WORK INSTRUCTION
Leave out all images and set down the records exactly as given.

---------- DATA FOR THIS EXERCISE

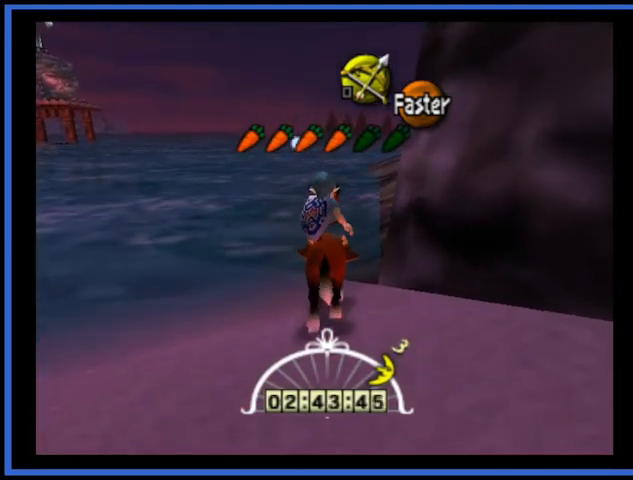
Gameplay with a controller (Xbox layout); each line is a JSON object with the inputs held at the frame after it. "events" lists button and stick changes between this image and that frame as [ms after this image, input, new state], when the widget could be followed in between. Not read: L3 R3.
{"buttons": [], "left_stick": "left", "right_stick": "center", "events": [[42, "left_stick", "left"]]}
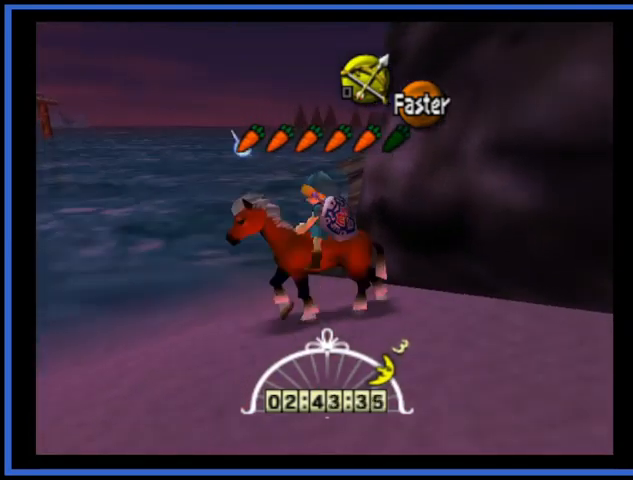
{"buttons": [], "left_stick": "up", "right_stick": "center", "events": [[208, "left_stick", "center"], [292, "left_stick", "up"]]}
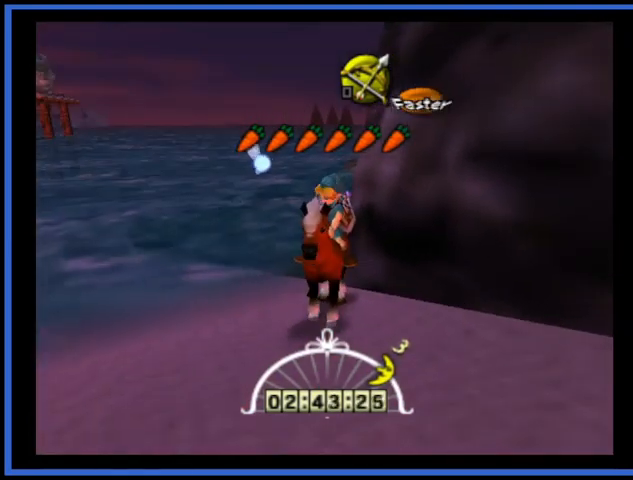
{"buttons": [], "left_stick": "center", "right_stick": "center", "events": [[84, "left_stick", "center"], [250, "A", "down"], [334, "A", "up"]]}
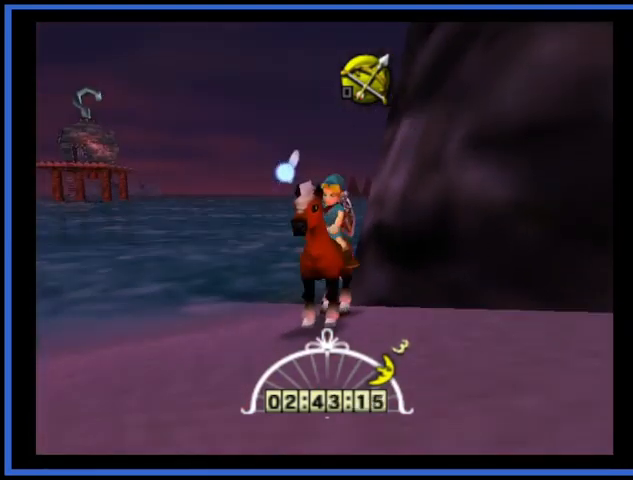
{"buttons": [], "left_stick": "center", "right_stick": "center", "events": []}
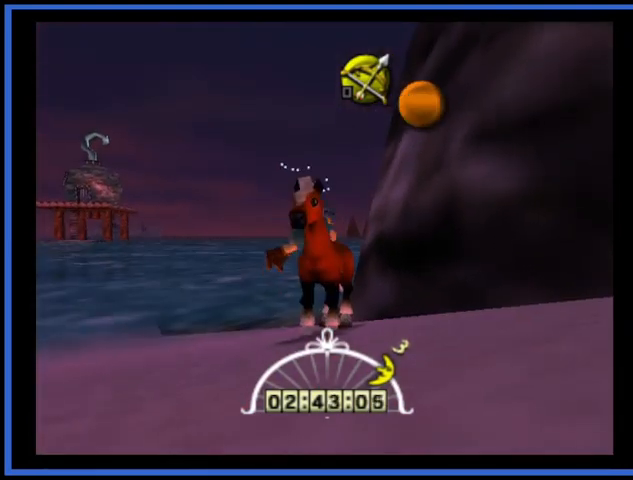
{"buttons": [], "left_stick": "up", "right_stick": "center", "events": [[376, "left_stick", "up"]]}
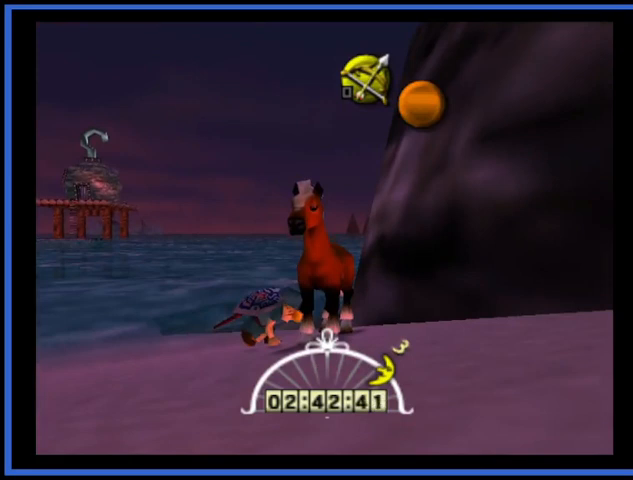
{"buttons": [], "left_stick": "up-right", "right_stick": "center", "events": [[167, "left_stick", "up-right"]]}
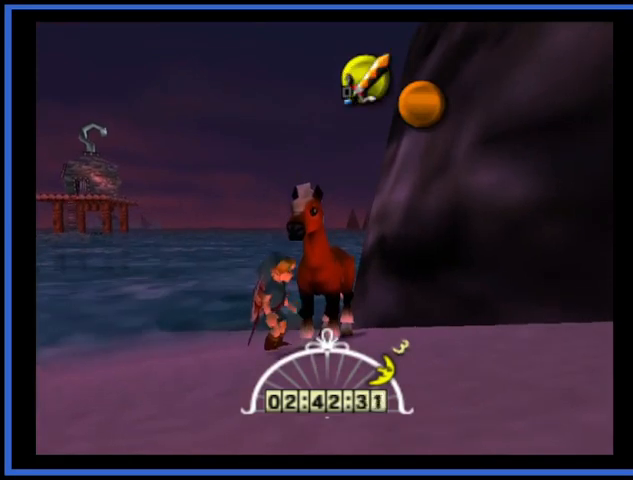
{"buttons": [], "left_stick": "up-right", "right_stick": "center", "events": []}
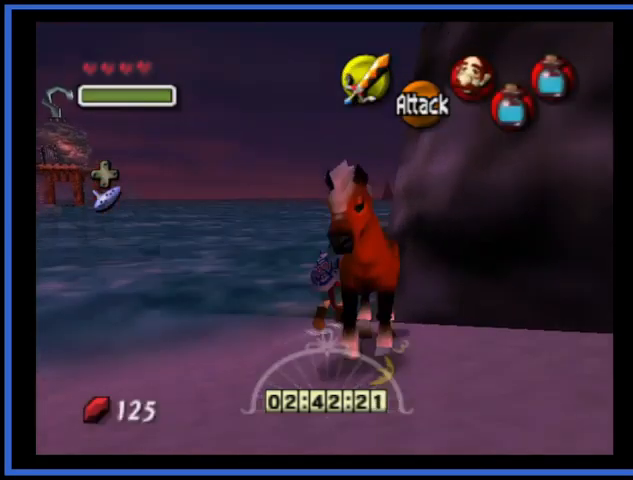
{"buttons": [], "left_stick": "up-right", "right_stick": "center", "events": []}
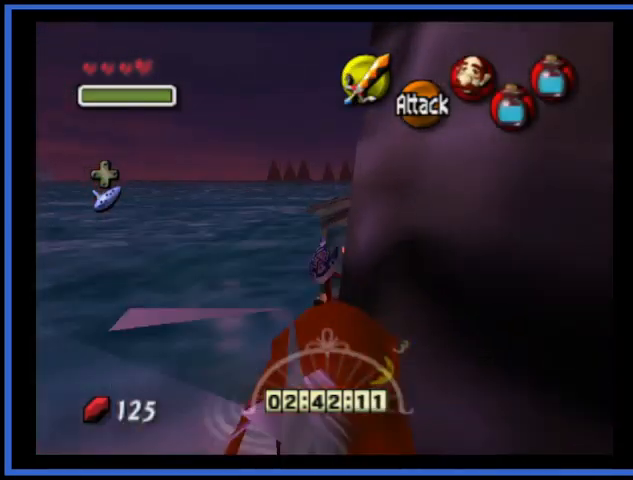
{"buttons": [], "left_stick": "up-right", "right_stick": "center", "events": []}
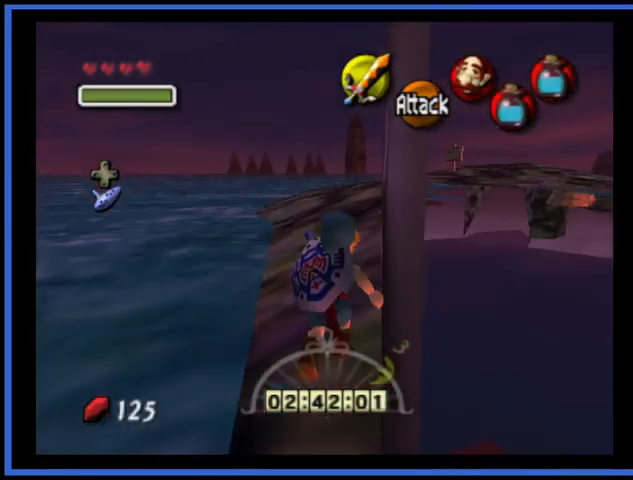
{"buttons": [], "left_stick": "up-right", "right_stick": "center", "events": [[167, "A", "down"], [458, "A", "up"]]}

--------------------

RESULT
Gameplay with a controller (Xbox layout); each line is a JSON object with the inputs held at the frame after it. "events" lists button and stick changes between this image and that frame as [ms after this image, input, new state], when the widget could be followed in between. Not read: L3 R3.
{"buttons": [], "left_stick": "left", "right_stick": "center", "events": [[42, "left_stick", "left"]]}
{"buttons": [], "left_stick": "up", "right_stick": "center", "events": [[208, "left_stick", "center"], [292, "left_stick", "up"]]}
{"buttons": [], "left_stick": "center", "right_stick": "center", "events": [[84, "left_stick", "center"], [250, "A", "down"], [334, "A", "up"]]}
{"buttons": [], "left_stick": "center", "right_stick": "center", "events": []}
{"buttons": [], "left_stick": "up", "right_stick": "center", "events": [[376, "left_stick", "up"]]}
{"buttons": [], "left_stick": "up-right", "right_stick": "center", "events": [[167, "left_stick", "up-right"]]}
{"buttons": [], "left_stick": "up-right", "right_stick": "center", "events": []}
{"buttons": [], "left_stick": "up-right", "right_stick": "center", "events": []}
{"buttons": [], "left_stick": "up-right", "right_stick": "center", "events": []}
{"buttons": [], "left_stick": "up-right", "right_stick": "center", "events": [[167, "A", "down"], [458, "A", "up"]]}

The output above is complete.